As a member of Columbia University’s Program for Mathematical Genomics (PMG) , Tal Korem, PhD, is bringing his interests in systems biology, quantitative research, and the human microbiome to areas of clinical relevance. For Dr. Korem, that clinical focus is women’s reproductive health.
“There is still a lot we don’t understand that relates to women’s health, to fertility, and to birth outcomes, and how microbes play a role in all of this,” says Dr. Korem, assistant professor of systems biology, with a joint appointment in obstetrics and gynecology at Columbia University Vagelos College of Physicians and Surgeons. A current focus of the Korem lab is preterm birth, i.e., birth that occurs prior to 37 weeks of gestation, though Dr. Korem intends to expand into other areas such as infertility and endometriosis.
Tal Korem, PhD
Dr. Korem’s interest in women’s health research is personal, stemming from several impactful experiences that hit close to home.
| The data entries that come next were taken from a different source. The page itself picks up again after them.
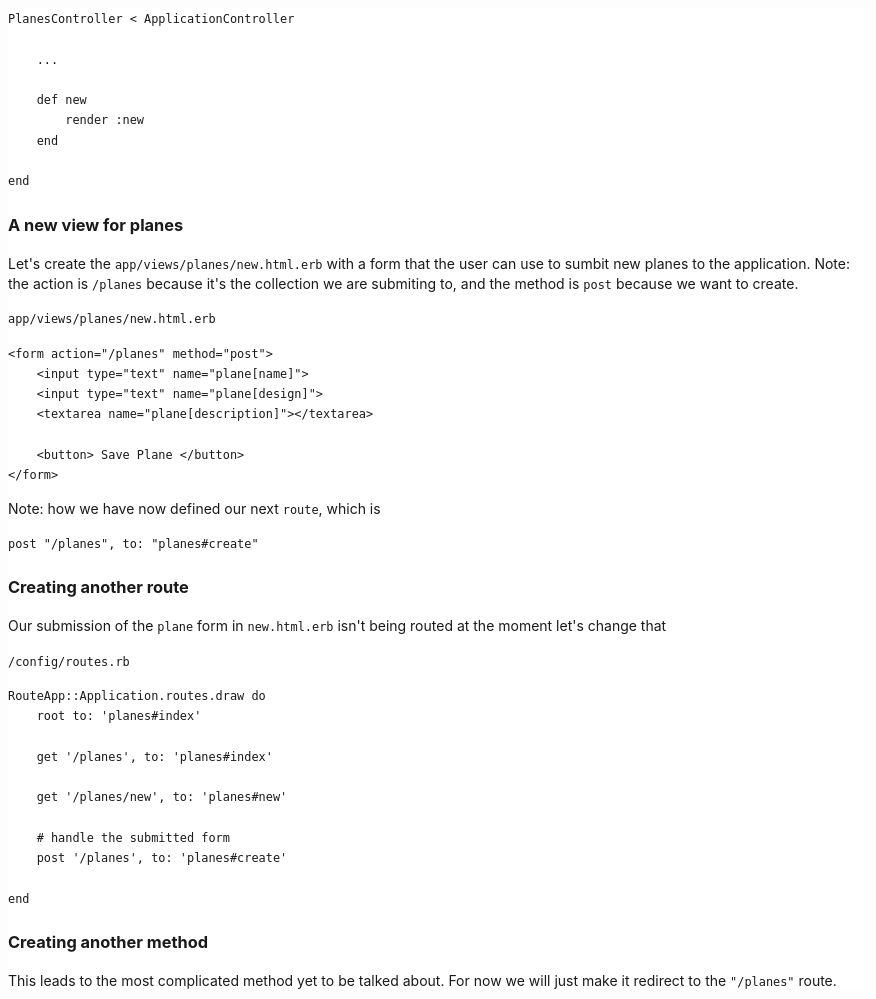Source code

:	PlanesController < ApplicationController
		
		...
		
		def new
			render :new
		end
		
	end



### A new view for planes

Let's create the `app/views/planes/new.html.erb` with a form that the user can use to sumbit new planes to the application. Note: the action is `/planes` because it's the collection we are submiting to, and the method is `post` because we want to create.


`app/views/planes/new.html.erb`

	<form action="/planes" method="post">
		<input type="text" name="plane[name]">
		<input type="text" name="plane[design]">
		<textarea name="plane[description]"></textarea>
		
		<button> Save Plane </button>
	</form>

Note: how we have now defined our next `route`, which is 
	
	post "/planes", to: "planes#create"
	


### Creating another route


Our submission of the `plane` form in `new.html.erb` isn't being routed at the moment let's change that


`/config/routes.rb`

	RouteApp::Application.routes.draw do
		root to: 'planes#index'
		
		get '/planes', to: 'planes#index'
		
		get '/planes/new', to: 'planes#new'
		
		# handle the submitted form
		post '/planes', to: 'planes#create'
		
	end


### Creating another method

This leads to the most complicated method yet to be talked about. For now we will just make it redirect to the `"/planes"` route.
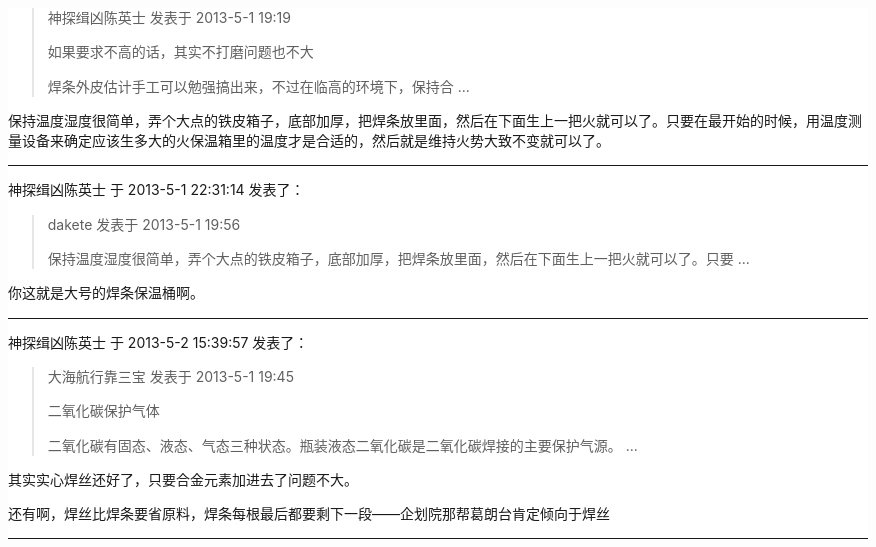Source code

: > 神探缉凶陈英士 发表于 2013-5-1 19:19
> 
> 如果要求不高的话，其实不打磨问题也不大
> 
> 焊条外皮估计手工可以勉强搞出来，不过在临高的环境下，保持合 ...



保持温度湿度很简单，弄个大点的铁皮箱子，底部加厚，把焊条放里面，然后在下面生上一把火就可以了。只要在最开始的时候，用温度测量设备来确定应该生多大的火保温箱里的温度才是合适的，然后就是维持火势大致不变就可以了。

---------

神探缉凶陈英士 于 2013-5-1 22:31:14 发表了：

> dakete 发表于 2013-5-1 19:56
> 
> 保持温度湿度很简单，弄个大点的铁皮箱子，底部加厚，把焊条放里面，然后在下面生上一把火就可以了。只要 ...



你这就是大号的焊条保温桶啊。

---------

神探缉凶陈英士 于 2013-5-2 15:39:57 发表了：

> 大海航行靠三宝 发表于 2013-5-1 19:45
> 
> 二氧化碳保护气体
> 
> 二氧化碳有固态、液态、气态三种状态。瓶装液态二氧化碳是二氧化碳焊接的主要保护气源。 ...



其实实心焊丝还好了，只要合金元素加进去了问题不大。

还有啊，焊丝比焊条要省原料，焊条每根最后都要剩下一段——企划院那帮葛朗台肯定倾向于焊丝

---------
“My aunt passed away from ovarian cancer and I have seen friends and family members struggle with idiopathic infertility,” he says. “Also, witnessing the complications with the birth of my first child, which involved emergency procedures, motivated my interest in this area, and I am very excited about the potential to contribute to women’s health with my own research.”
Dr. Korem, a native of Tel Aviv, Israel, is the first in his family to earn a PhD, and had entered academia as a medical student. After completing his undergraduate degree, he enrolled in a MD/PhD graduate program. There, he realized that research was what he enjoyed the most. He is a trained computational biologist, and studied under Professor Eran Segal at the Weizmann Institute of Science, where his work focused on the human microbiome, a complex system of microbial communities that inhabit every body part.